→ **DIRECTIONS**
In the data, find each line where the word "class" appears and list that line.

→ **EXERCISE INPUTS**
====
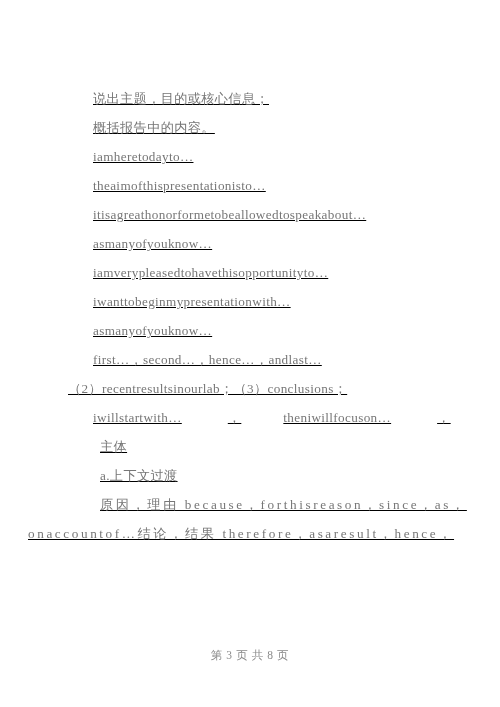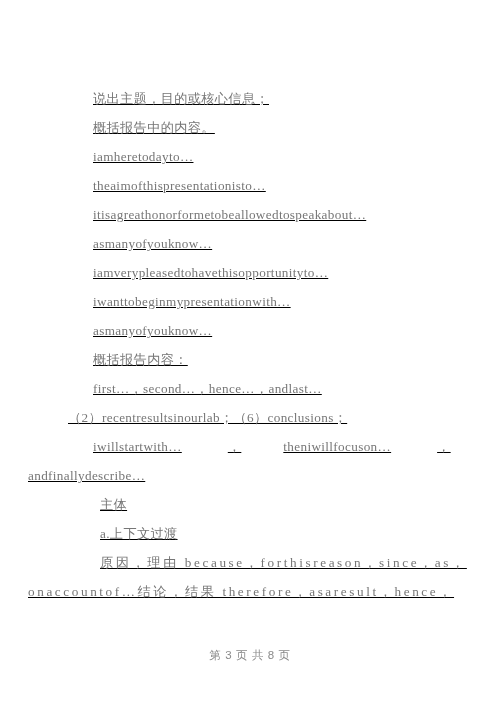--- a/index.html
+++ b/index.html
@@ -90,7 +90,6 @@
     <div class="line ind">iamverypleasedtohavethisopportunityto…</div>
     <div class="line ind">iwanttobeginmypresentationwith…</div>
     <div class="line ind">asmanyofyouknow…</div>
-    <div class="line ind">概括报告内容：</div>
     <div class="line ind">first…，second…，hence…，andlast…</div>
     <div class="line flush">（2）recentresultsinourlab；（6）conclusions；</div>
====
→ **YOUR RESPONSE**
     <div class="line ind">iamverypleasedtohavethisopportunityto…</div>
     <div class="line ind">iwanttobeginmypresentationwith…</div>
     <div class="line ind">asmanyofyouknow…</div>
-    <div class="line ind">概括报告内容：</div>
     <div class="line ind">first…，second…，hence…，andlast…</div>
     <div class="line flush">（2）recentresultsinourlab；（6）conclusions；</div>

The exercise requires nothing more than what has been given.